Standard Praktikumsabbruch - Hätte ich was zu befürchten?

Also ich mache jetzt gerade ein Praktikum im Rahmen meiner kaufmännischen Weiterbildung.

Seit Dienstag war ich krankgeschrieben, weil ich beim Arzt was von Magen/Darmproblemen erzählt hatte. Heute muss ich wieder in diesen Mistladen und habe absolut garkeine Lust mehr dazu dieses Praktikum fortzusetzen.


Seit Mitte April mache ich im Sinne von Büroarbeit:
  • Listen abschreiben oder Erstellen
  • Kundenausweise laminieren
  • Regalschilder erstellen
  • Unterlagen (pro Tag 4 Papiere) abheften
Das sind alles absolute Nebensächlichkeiten (Vielleicht Schülerpraktikum oder so...) und füllen absolut keinen Arbeitstag aus, so dass ich auch, weil ich nichts zu tun habe, schon gebeten wurde den Staubwedel in die Hand zu nehmen und auch mal Staub zu saugen.


Ansonsten bin ich 2-3 Stunden am Morgen gleich nach der Ankunft mit:
  • Kistenschleppen (Mein Rücken spielt da nicht mit, aber ich soll lt. Aussage der Chefin mich nicht so haben )
  • Warenauspreisung
beschäftigt. Das hat in meinen Augen nichts mit dem Sinn und Zweck des Praktikums zutun.

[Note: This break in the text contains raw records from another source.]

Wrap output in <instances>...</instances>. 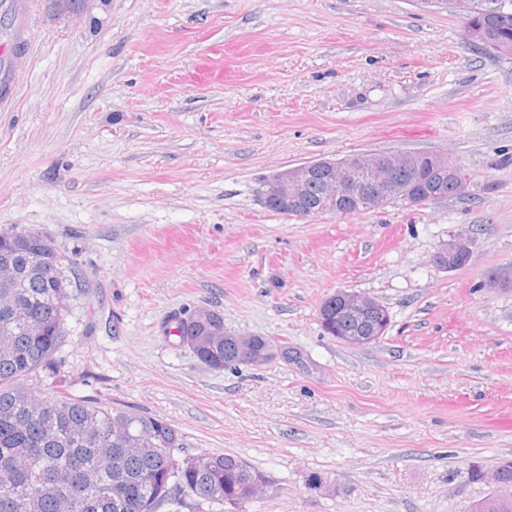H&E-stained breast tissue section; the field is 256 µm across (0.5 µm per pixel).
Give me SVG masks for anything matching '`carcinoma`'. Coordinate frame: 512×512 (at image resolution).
Returning a JSON list of instances; mask_svg holds the SVG:
<instances>
[{
	"mask_svg": "<svg viewBox=\"0 0 512 512\" xmlns=\"http://www.w3.org/2000/svg\"><path fill=\"white\" fill-rule=\"evenodd\" d=\"M483 21L512 38V18L495 15ZM13 256L12 281L0 282V512H153L178 496L200 500L218 489L227 508L244 512L243 478L274 484L263 472L231 454L200 452L186 464L171 455L189 454L184 436L168 422L139 413L114 415L88 398L59 392L33 397L24 381L39 371L58 370L56 354L65 339V319L81 289L62 288L45 274L36 237L16 235L0 243ZM39 320L40 336L24 325ZM165 338L182 345L198 340L195 353L209 368H224V337L209 335L189 321L186 311L172 314ZM154 438L155 447L138 440ZM512 487V462L498 468V488L471 512H512V498L499 489Z\"/></svg>",
	"mask_w": 512,
	"mask_h": 512,
	"instance_id": "1",
	"label": "carcinoma"
}]
</instances>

Meine Chefin ist auch nur am rumhetzen und telefonieren, hat keine Zeit und vielleicht auch kein Interesse mir was vielleicht Nützliches beizubringen (z.B wie macht man die Bestellungen! Nein, das ist alleine ihre Arbeit). Sprich mir bleibt einfach nur die DRECKARBEIT .

Am liebsten möchte ich das Praktikum vorzeitig beenden und die restliche Zeit, bis Ende Mai, an einen der Schulungskurse teilnehmen.

Ich habe allerdings Angst, dass mir bei Praktikumsabbruch vom JC Ärger gemacht wird, weil die auf das Praktikum GROSSEN Wert gelegt haben.

Andererseits breche ich ja nicht die gesamte Maßnahme ab.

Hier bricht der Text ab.